Your answer must be a single number: how many lines of the data include "distance".

:::

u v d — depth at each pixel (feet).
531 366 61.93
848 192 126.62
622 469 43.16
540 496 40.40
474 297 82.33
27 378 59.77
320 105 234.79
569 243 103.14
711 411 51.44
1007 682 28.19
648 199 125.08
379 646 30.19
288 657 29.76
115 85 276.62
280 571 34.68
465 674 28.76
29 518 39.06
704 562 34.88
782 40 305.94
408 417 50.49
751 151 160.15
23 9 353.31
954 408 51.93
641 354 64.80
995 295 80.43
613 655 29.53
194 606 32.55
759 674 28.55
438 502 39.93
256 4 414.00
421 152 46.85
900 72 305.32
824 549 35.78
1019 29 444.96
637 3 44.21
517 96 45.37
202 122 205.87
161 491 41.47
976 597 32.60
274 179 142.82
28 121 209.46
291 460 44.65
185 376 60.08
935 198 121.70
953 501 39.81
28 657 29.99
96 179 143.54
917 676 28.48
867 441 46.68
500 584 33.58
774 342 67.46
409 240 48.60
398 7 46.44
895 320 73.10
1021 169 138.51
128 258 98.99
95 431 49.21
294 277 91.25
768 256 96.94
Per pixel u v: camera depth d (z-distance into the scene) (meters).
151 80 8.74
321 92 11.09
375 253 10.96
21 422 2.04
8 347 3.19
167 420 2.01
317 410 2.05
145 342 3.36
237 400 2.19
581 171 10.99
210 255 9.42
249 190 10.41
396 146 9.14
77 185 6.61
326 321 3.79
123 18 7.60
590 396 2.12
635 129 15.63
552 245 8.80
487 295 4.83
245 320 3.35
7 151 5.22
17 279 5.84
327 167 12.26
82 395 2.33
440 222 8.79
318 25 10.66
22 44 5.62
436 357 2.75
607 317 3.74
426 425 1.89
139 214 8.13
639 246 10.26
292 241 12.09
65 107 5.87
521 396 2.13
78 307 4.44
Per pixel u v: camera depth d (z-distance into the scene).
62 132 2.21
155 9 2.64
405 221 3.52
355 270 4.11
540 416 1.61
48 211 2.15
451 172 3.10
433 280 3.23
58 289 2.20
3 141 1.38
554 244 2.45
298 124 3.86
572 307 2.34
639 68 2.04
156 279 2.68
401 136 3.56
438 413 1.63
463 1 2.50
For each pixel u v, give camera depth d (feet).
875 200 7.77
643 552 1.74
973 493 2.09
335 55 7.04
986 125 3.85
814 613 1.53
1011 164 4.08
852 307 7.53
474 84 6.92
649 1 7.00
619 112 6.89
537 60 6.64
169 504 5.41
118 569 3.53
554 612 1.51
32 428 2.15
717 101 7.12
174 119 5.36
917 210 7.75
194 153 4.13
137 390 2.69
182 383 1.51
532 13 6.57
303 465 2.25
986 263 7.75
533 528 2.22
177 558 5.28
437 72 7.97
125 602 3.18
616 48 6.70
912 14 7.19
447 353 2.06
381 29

:::

* _Completed exercise_
2